Иногда я смутно различал глухой звук от тяжелых предметов, передвигаемых на палубе, а в тихую погоду я слышал – или воображал, что слышу, – колокол, означавший смену вахты; скорее всего, это была галлюцинация слуха: звук был настолько призрачен и приглушен, что я затрудняюсь назвать его звоном колокола, хотя и слышал его во время штиля.

Зато я улавливал малейшие колебания погоды: я мог сказать, когда свежеет бриз, с такой же точностью, как если бы сидел на грот-мачте. По раскачке корабля, по треску оснастки я заключал о силе ветра и о характере морского волнения.

На шестой день моего календарного счета, то есть на десятый с момента отплытия, случился шторм в полном смысле слова; он продолжался двадцать четыре часа. Бывали минуты, когда я думал, что судно пойдет ко дну: все гудело вокруг меня. Ящики и бочки, загружавшие трюм, со страшным грохотом колотились о стенки моей тюрьмы, а могучие валы – «морские львы», как их обычно называют матросы, – яростно обрушивались на борта «Инки», словно хотели ее разбить в щепы.

Я был убежден в неизбежности кораблекрушения; легче почувствовать, чем описать то, что я пережил; ужас мой был беспределен. Каково было мне сознавать, что, когда «Инка» пойдет ко дну, я, замурованный в узком гробу среди ящиков трюма, не смогу предпринять ни малейшей попытки к спасению! Уверен, что при такой же силе шторма, но на палубе или в каюте с матросами, я не испытал бы и половины страха.

В довершение несчастья возобновились приступы морской болезни, которой всегда подвержены новички на море. При усилении качки это отвратительное страдание возвращается иногда в середине плавания, когда пассажир, казалось бы, уже освоился с морем.

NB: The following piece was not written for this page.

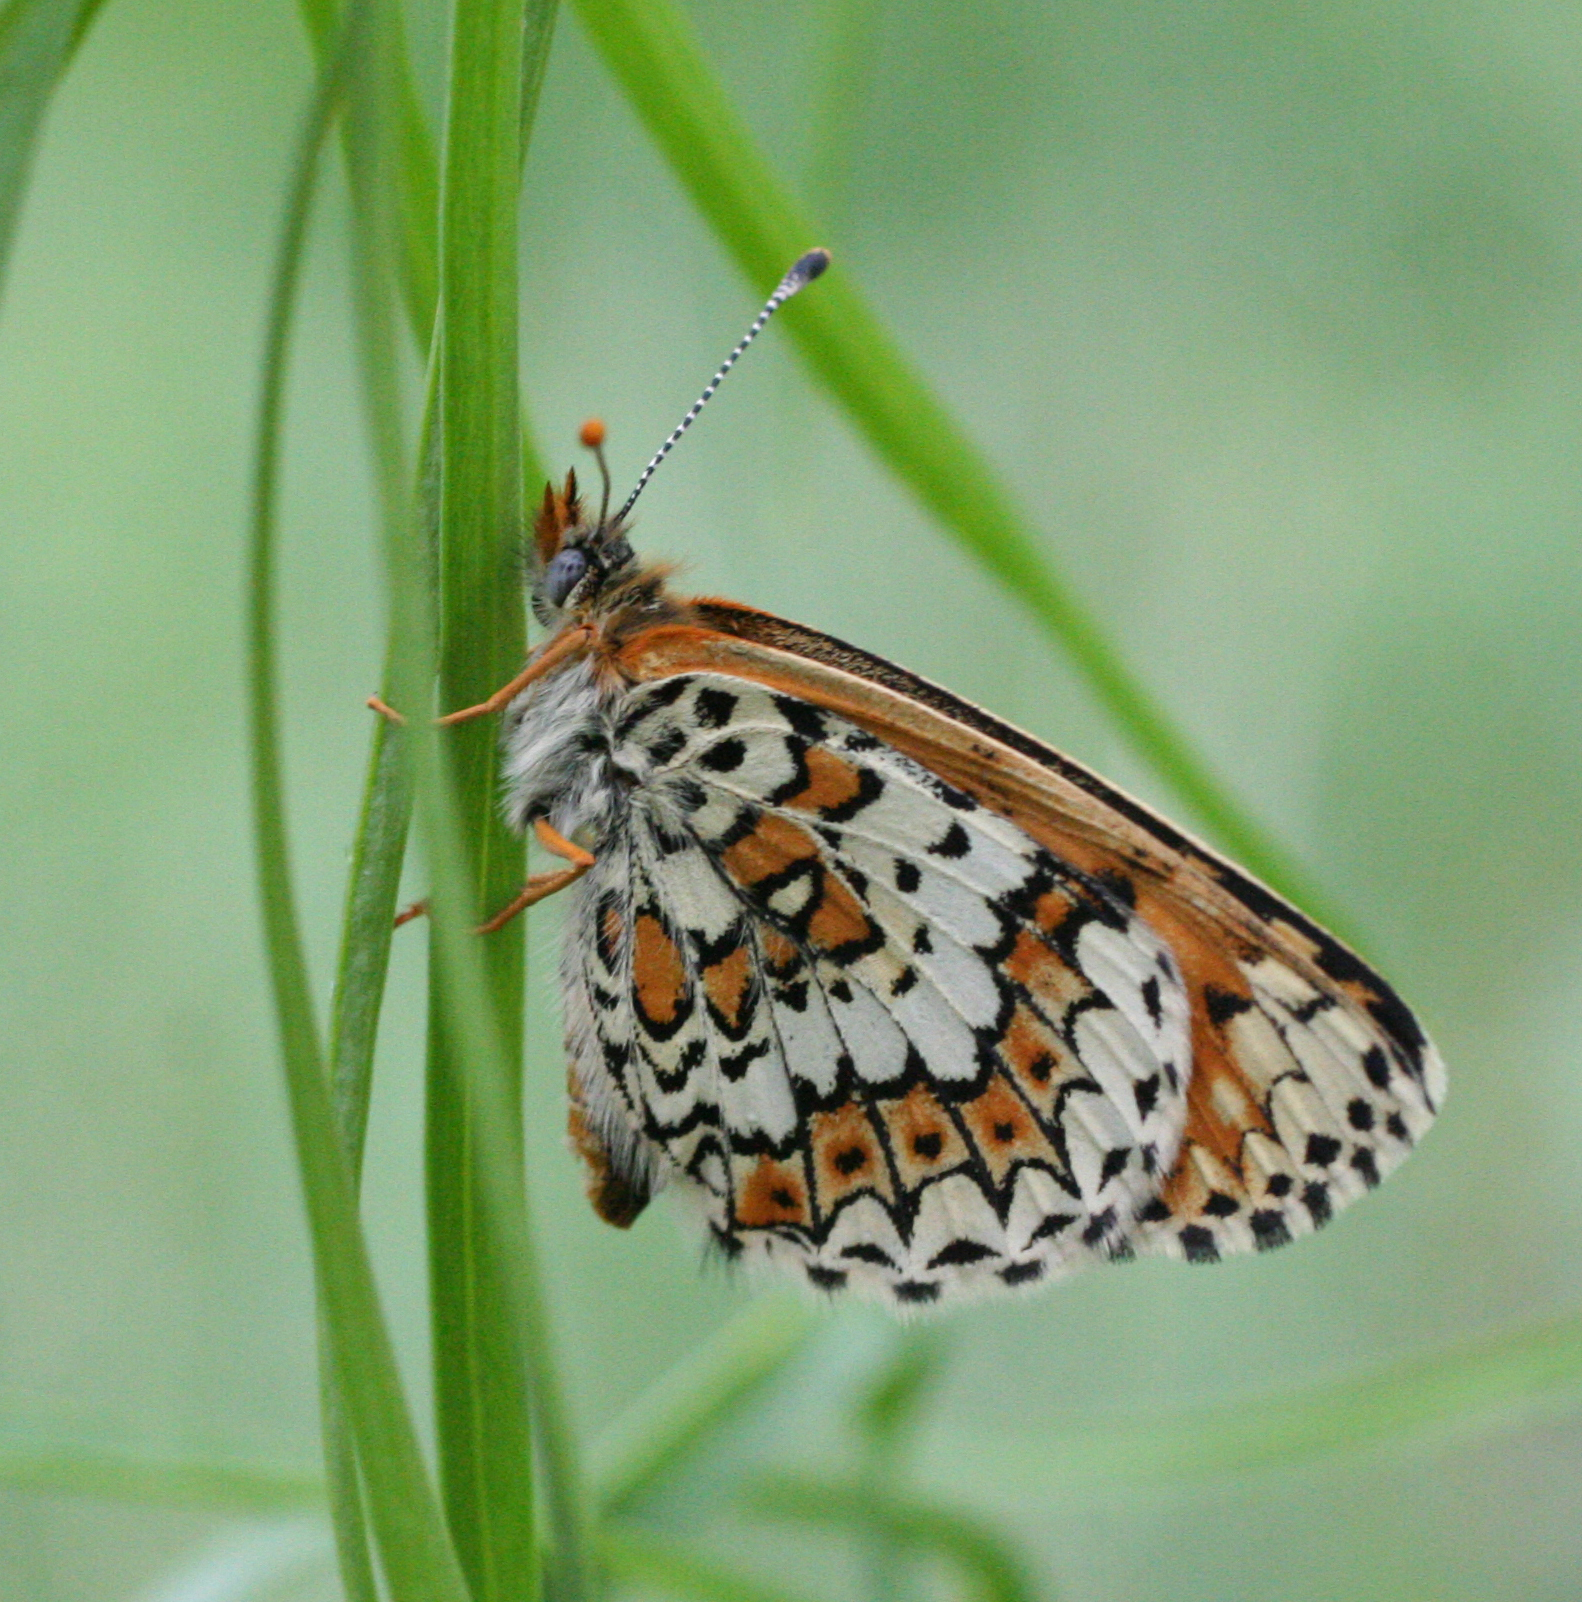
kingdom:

Все знают, что такое морская болезнь, но самые лучшие врачи не знают, как облегчить страдания путешественников. А у меня под рукой не было даже лимона или коньяка, ни других сомнительных лекарств.

Два мучительных дня и одна напряженная ночь – и ветер стих: шторм сменился затишьем; даже плеск воды, рассекаемой плывущим кораблем, прекратился, но качка все же продолжалась, и ящики с бочками по-прежнему грохотали: это волнение – неизбежное последствие всякой бури – иной раз более опасно для судна, чем самый шторм. Большие валы без гребней перекатываются через палубу, что является величайшей опасностью для парусника.

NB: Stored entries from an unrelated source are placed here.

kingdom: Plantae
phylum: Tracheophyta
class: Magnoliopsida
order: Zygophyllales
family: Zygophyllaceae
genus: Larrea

Между тем море постепенно успокоилось, и через какие-нибудь двадцать четыре часа судно скользило по глади вод с невозмутимой легкостью. Меня перестало тошнить, и я приободрился. Пока длился шторм, я не сомкнул глаз: свист ветра, грохот на корабле и страх мешали мне уснуть. Теперь, когда все вошло в норму, я уснул немедленно, изнуренный морской болезнью.

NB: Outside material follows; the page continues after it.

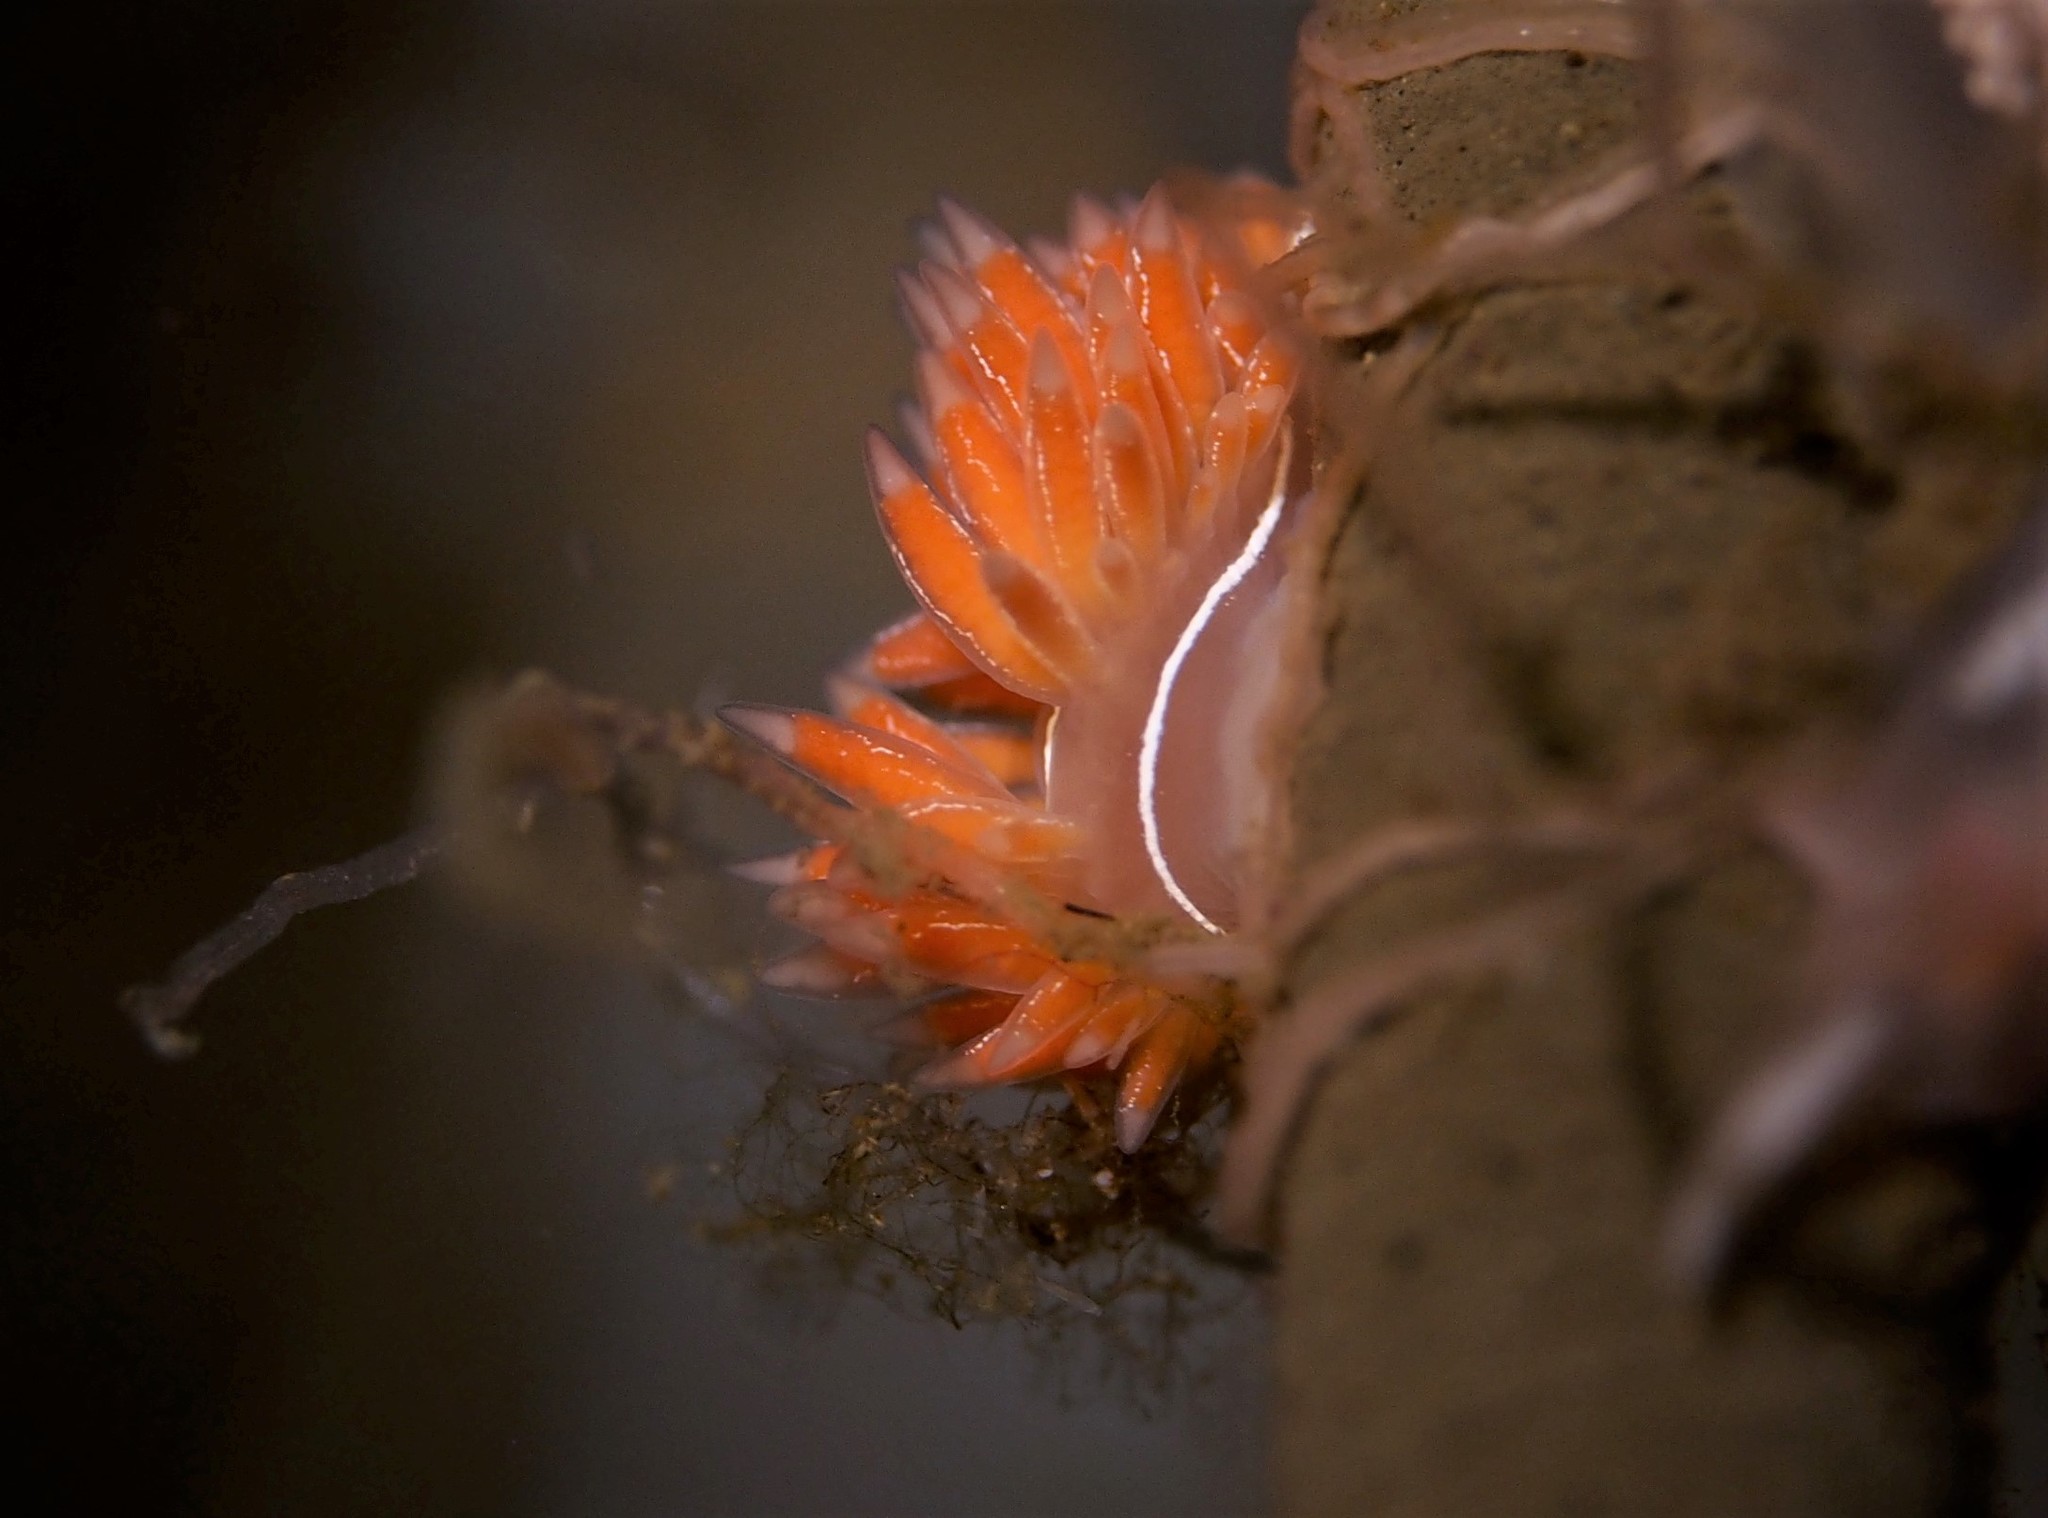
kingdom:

Сны, посетившие меня, были не менее кошмарны, чем только что пережитое. В них сгустились все мои опасения во время бури: я тонул без малейшей надежды на спасение; хуже того – я находился уже на дне моря, был мертв и сознавал это; я различал все, что меня окружало; видел чудовищ, гигантских спрутов и крабов; они приближались ко мне, шевеля цепкими клешнями. Один из них был особенно настойчив – самый крупный, свирепый и угрожающий. С каждой секундой он ко мне приближался; вот он достиг моей руки, и я почувствовал его щиток на своих пальцах, но не сумел шевельнуться; он уже вскарабкался на запястье и полез выше по моей распростертой руке. Безусловно, он собирался вцепиться мне в горло или в лицо; я это видел по хищным взглядам, которые он метал то на лицо мое, то на шею и, несмотря на отвращение, не мог его сбросить. Мускулы не сокращались; вполне естественно: ведь я утонул…

Грудь… шея… горло… он душит меня! Я с криком проснулся, выпрямляясь на своем ложе. Не сомневаюсь, я вскочил бы на ноги, если бы позволила высота каюты; но я ушибся затылком о балку и тотчас же вновь распластался на суконной подстилке.

Несколько минут я пролежал неподвижно в том переходном состоянии, когда мы уже сознаем, что кошмарное сновидение не угрожает нам непосредственной опасностью, и все же не можем отрешиться от ощущения гибели, которая вплотную надвинулась на нас.

Глава XXXIVЧаша

Все это было, конечно, сном; нелепо предположить, что по мне полз настоящий краб; я это отлично понимал и все-таки не мог отделаться от вполне реального ощущения. Рука моя и обнаженная грудь еще хранили след своеобразного раздражения, словно по ним пробежал зверек с когтистыми лапками, и, наперекор здравому смыслу, я все же подозревал, что сон мой пересекался с действительностью.